The only caveat to the behavior exhibited by the characters in any Tarantino film is that as long as you are being true to your own self-made rubrics, and, in the case of the aforementioned film, killing villains like Nazis feels so right, you will wind up with people in the audience cheering as a defenseless man is beaten to death with a baseball bat. Not exactly St. Augustine’s just war theory here.

Now comes the tricky part. If I don’t do this just right, there may be an army of blue-gowned princesses storming the editorial offices of The Tidings with torches and pitchfork, but the animated feature “Frozen” has a similar take on the world. If you listen carefully to the lyrics of the hit song from that film “Let it Go” you hear a pretty simple emancipation proclamation against an ordered universe.

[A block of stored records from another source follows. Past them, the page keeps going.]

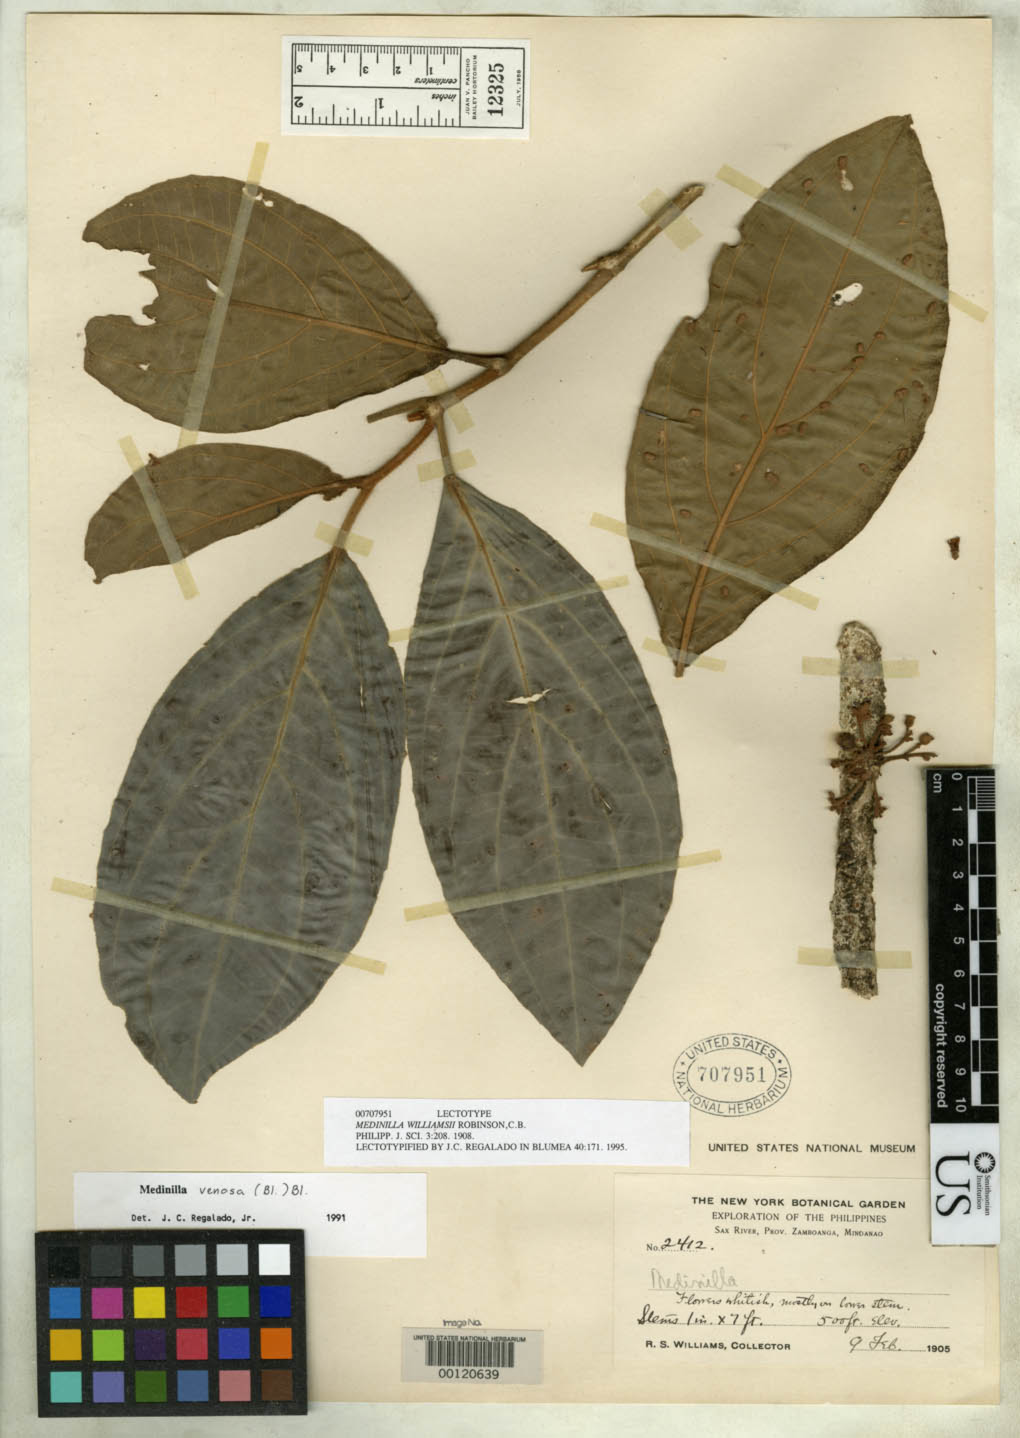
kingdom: Plantae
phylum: Tracheophyta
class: Magnoliopsida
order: Myrtales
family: Melastomataceae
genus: Medinilla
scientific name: Medinilla williamsii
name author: C.B. Rob.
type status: Lectotype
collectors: R. S. Williams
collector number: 2412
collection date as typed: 09 Feb 1905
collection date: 1905-02-09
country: Philippines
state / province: Zamboanga Peninsula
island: Mindanao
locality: Sax River.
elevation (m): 150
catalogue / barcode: US 707951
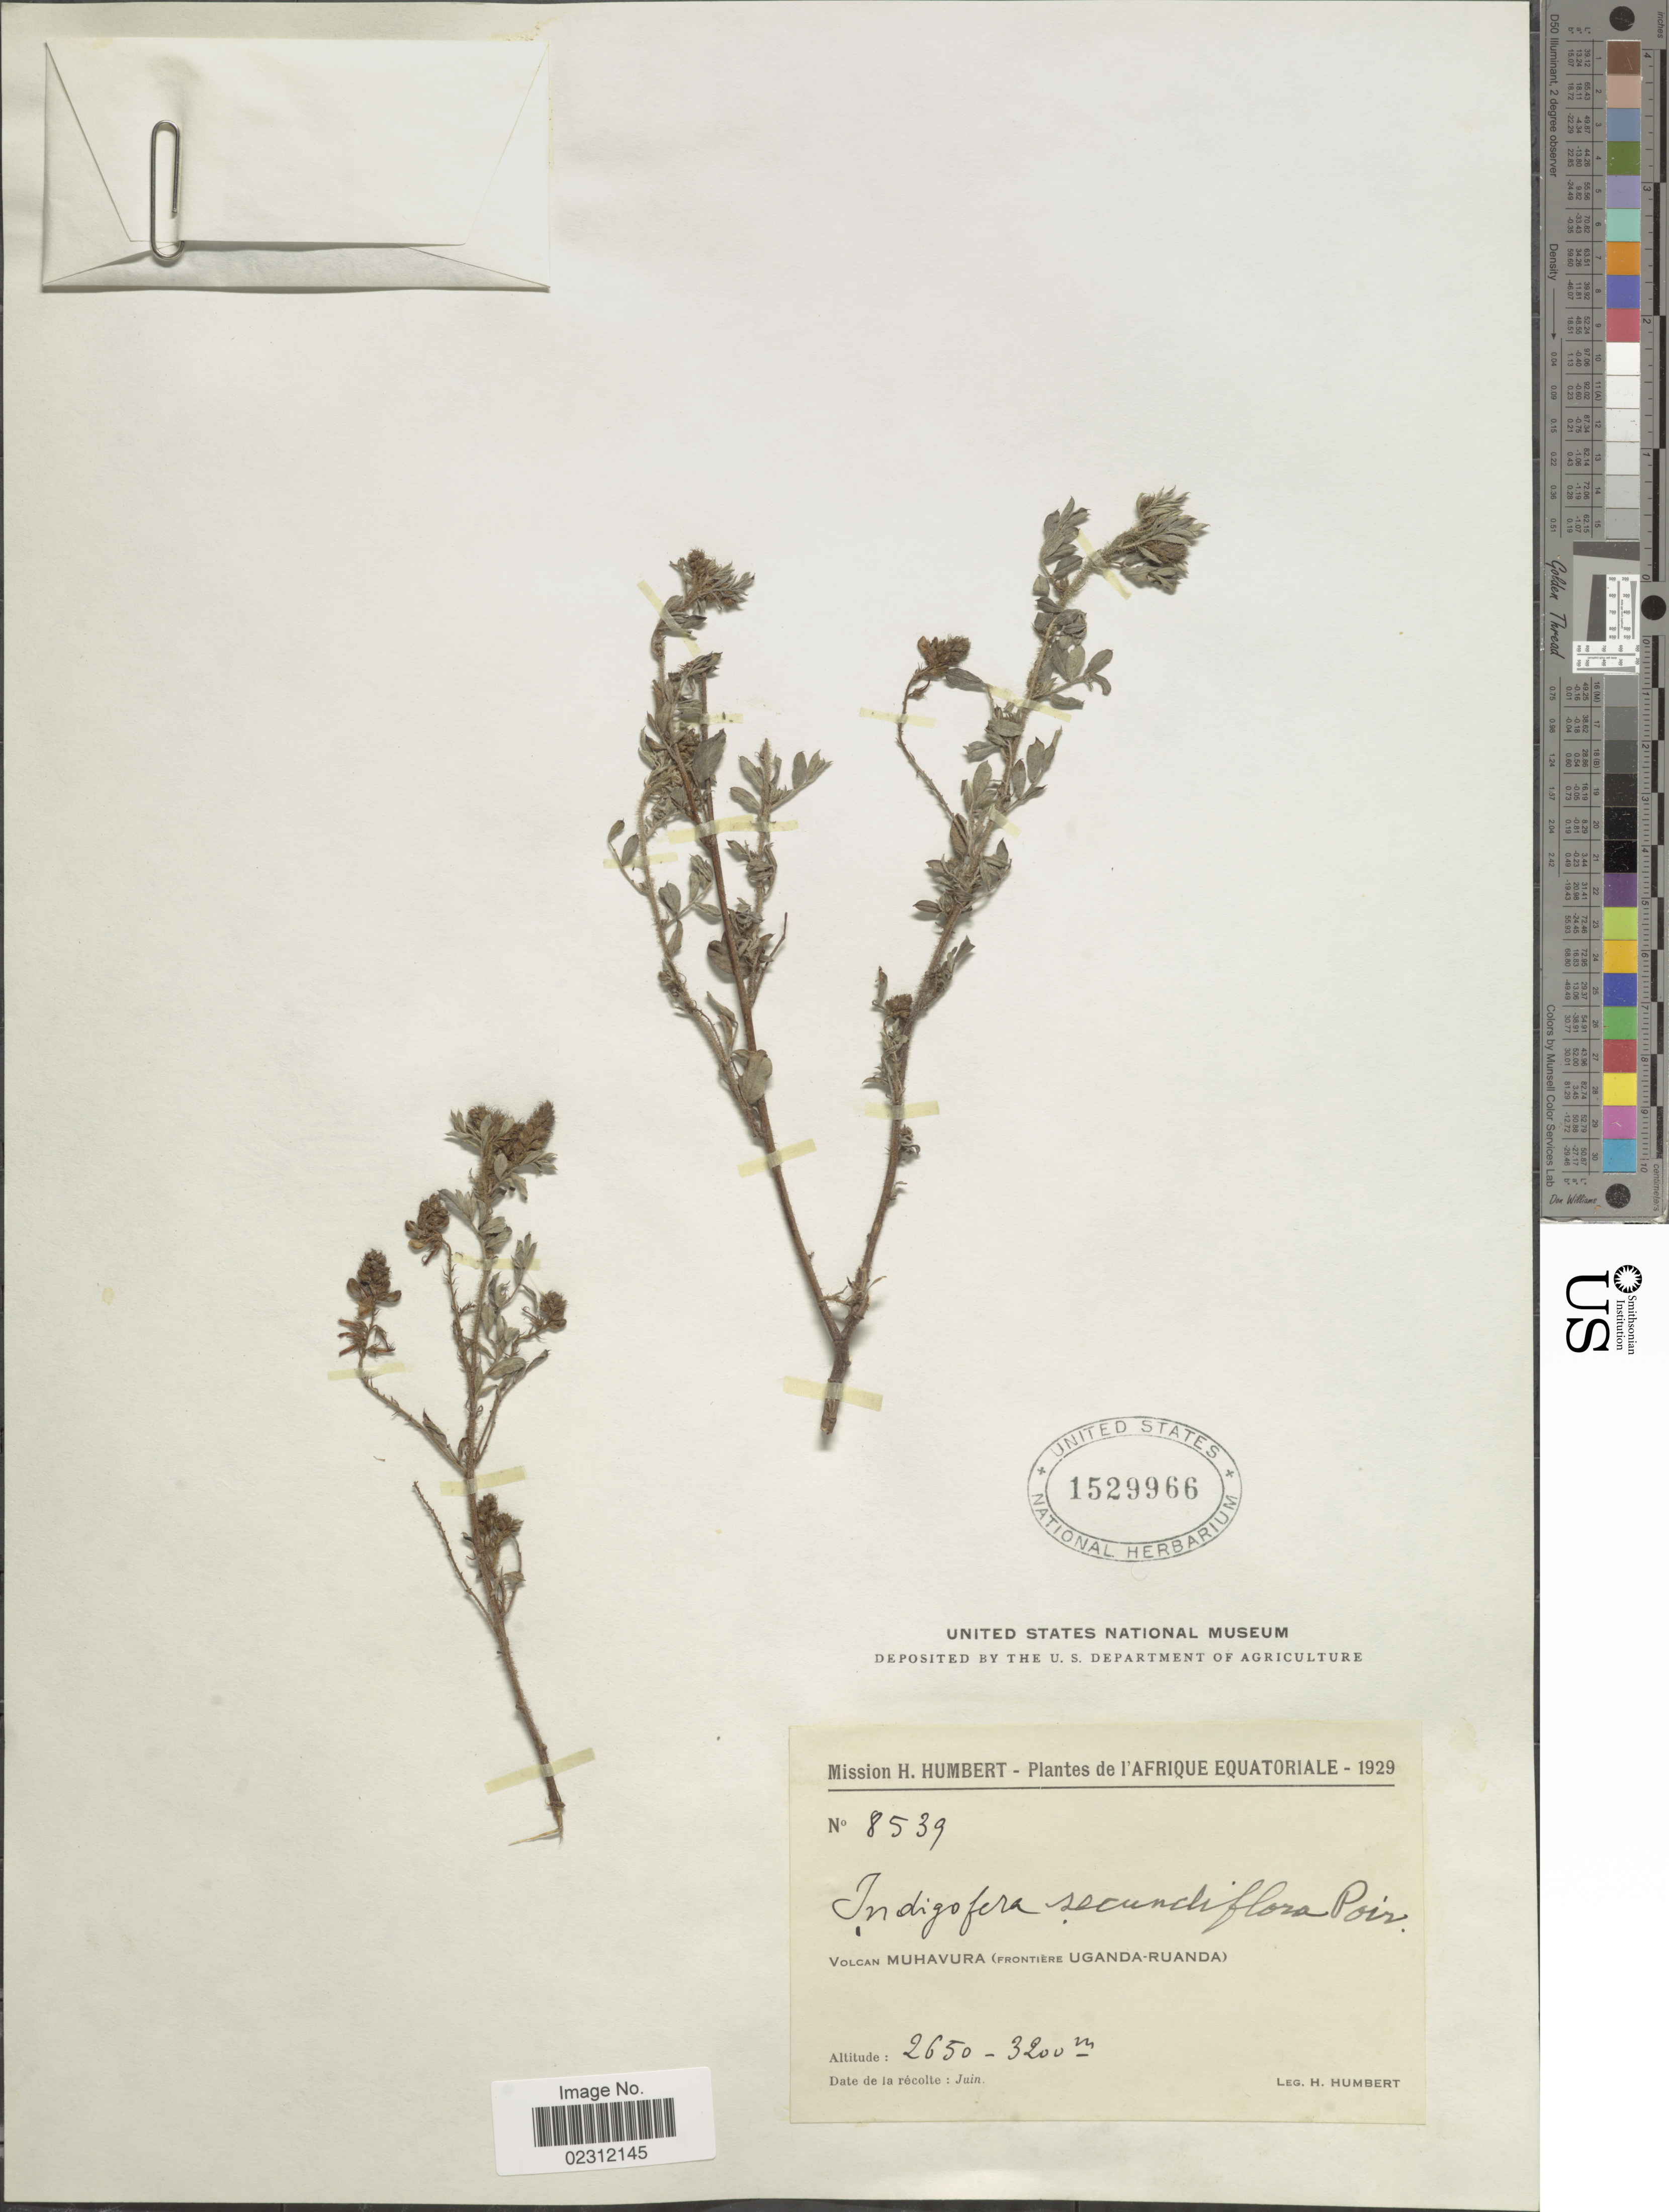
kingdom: Plantae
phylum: Tracheophyta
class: Magnoliopsida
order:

“It’s time to see what I can do, to test the limits and break through. No right, no wrong, no rules for me. I’m free!”

Those words certainly seem to belong more in the wheelhouse of Onkel Friedrich Nietzsche of 19th century Germany than Uncle Walt Disney of 20th century Kansas City, Missouri. And to be honest, hearing little girls singing on Facebook video clips in their cute little Elsa costumes as they recite words of Teutonic Nihilism is simultaneously unnerving and bizarre.

As per my custom, I often times retreat to the past to get a shot in the arm of a different sort. The recently restored version of Orson Welles’ “Chimes at Midnight,” available on DVD by Criterion, is such a remedy.

Leave it to Welles to have the audacity to combine multiple Shakespearean plays to make a leading man out of Jack Falstaff. But the real lead is the reckless and irresponsible Prince Hal.

He spends his days in abject debauchery living to the tune of his own internal rules of ill-discipline. If he applied the same world view to Prince Hal as the creators of “Frozen” attached to Elsa, Shakespeare would never have gotten Prince Hal out of the Boar’s Head Tavern. But, unlike Elsa, Hal understands he really is not free. He is a slave to his wants and desires, but slowly comes to accept the truth — that maybe there was more in store for him.

The something more is the knowledge that he had a birthright and was meant for greater things. As we are all, by virtue of Baptism and the promise of eternal life.

To the great benefit of England, Hal became the great Henry V and grew into the person he was supposed to be. In order to do that, the character of Prince Hal had to recognize a power greater than himself was in play in his life, and, with regard to his self-involved, self-indulgent hubris, he just had to … let it go.

Robert Brennan has been a professional writer for more than 30 years, including many years in the television industry.